KabarMakassar.com — Koalisi Organisasi Masyarakat Sipil (OMS) Kawal Pemilu 2024 Sulawesi Selatan juga ikut menanggapi soal Pemungutan Suara Ulang (PSU) pasca pemilihan langsung, Rabu (14/2).
Samsang Syamsir perwakilan OMS mengaku kaget terkait PSU yang direkomendasikan oleh Bawaslu sebanyak 55 TPS yang tersebar di 19 Kabupaten/kota di Sulsel.
“PSU 55 TPS itu sangat banyak. Saya hanya bisa bilang PSU indikator kuat terjadinya kecurangan. Semakin banyak PSU semakin banyak terjadi kecurangan,” tegas Samsang Syamsir kepada kabarmakassar.com, Senin (19/2).
Ketua Forum Informasi dan Komunikasi Organisasi Non Pemerintah (FIK Ornop) itu menjelaskan bahwa konsekuensi PSU, bukan hanya pada biaya yang bertambah, tetapi juga kita akan kehilangan banyak energi dan waktu yang berharga.
Di sisi, lain, benar kalau dilakukan PSU potensi money politik akan lebih besar lagi. Untuk itu, pengawasan partisipatif harus lebih ditingkatkan lagi
Di sisi lain, lanjut Samsang, bahwa kita bisa mengatakan bahwa pengawasan berjalan dengan ditemukannya sejumlah pelanggaran dan pelanggaran tersebut bukan pelanggaran yang main-main kalau sampai melahirkan rekomendasi PSU.
“Namun kita tidak bisa juga berbangga dengan pencapaian tersebut.

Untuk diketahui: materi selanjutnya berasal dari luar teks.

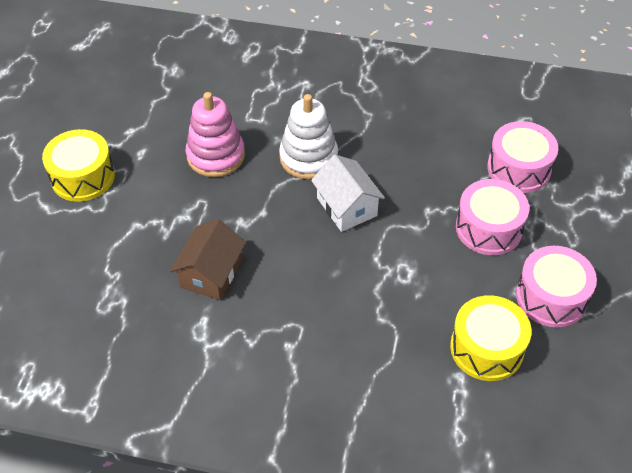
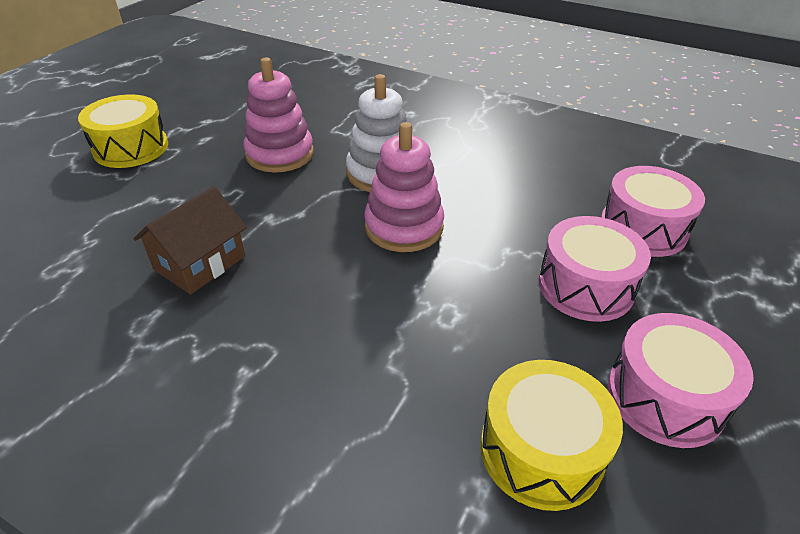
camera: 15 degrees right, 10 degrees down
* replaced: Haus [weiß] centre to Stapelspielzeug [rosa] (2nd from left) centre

Karena tugas pengawasan malah akan jadi panjang dengan PSU. Dan bahkan kita harus bersiap untuk mengeluarkan energi besar sebab potensi kecurangan bosa lebih besar terutama untuk politik uang,” jelasnya.

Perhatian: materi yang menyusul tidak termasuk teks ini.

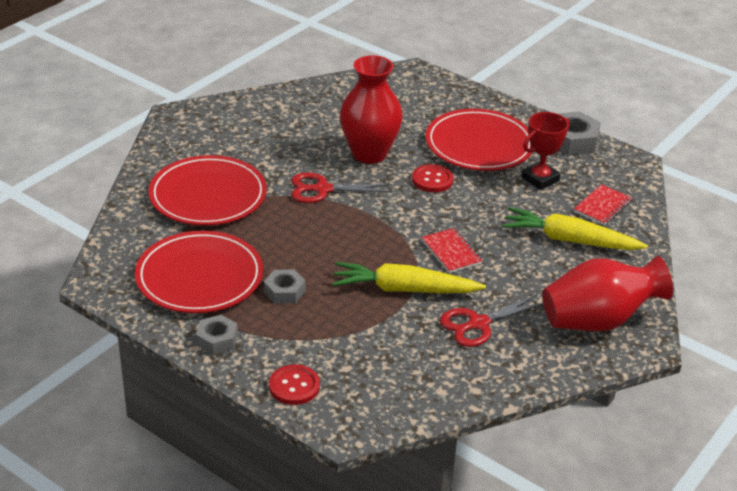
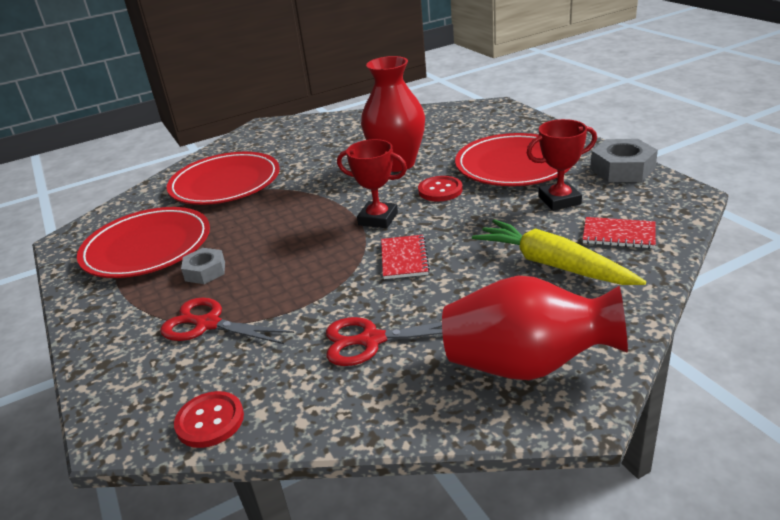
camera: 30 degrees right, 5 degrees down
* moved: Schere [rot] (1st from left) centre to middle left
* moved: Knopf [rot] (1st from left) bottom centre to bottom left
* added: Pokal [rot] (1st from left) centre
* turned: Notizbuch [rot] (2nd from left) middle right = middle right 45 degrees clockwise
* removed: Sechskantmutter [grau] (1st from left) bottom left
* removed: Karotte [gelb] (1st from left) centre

“Jadi itu yang saya katakan tadi bahwa potensi kecurangan di PSU bisa lebih besar terutama politik uang dan vote buying (politik uang atau politik transaksional),” tandas Samsang Syamsir.
Sebelumnya, OMS Kawal Pemilu 2024 juga telah membeberkan beberapa kecurangan hingga pencoblosan di 24 kabupaten/kota di Sulsel terjadi, saat menggelar Konferensi Pers di kantor LBH Makassar, Jalan Nikel, Jumat (16/2) lalu.
Aktivis OMS Kawal Pemilu 2024 Sulsel, Muh Chaidir juga mengatakan, temuan pelanggaran itu salah satunya seperti adanya oknum KPPS yang mengarahkan pemilih untuk memilih pasangan Capres dan Cawapres tertentu.
“Itu salah satu temuan kami di lapangan ya, tidak ada juga transparansi soal jumlah DPT (Daftar Pemilih Tetap) di tiap TPS sebelum dilakukan penghitungan suara,” bebernya.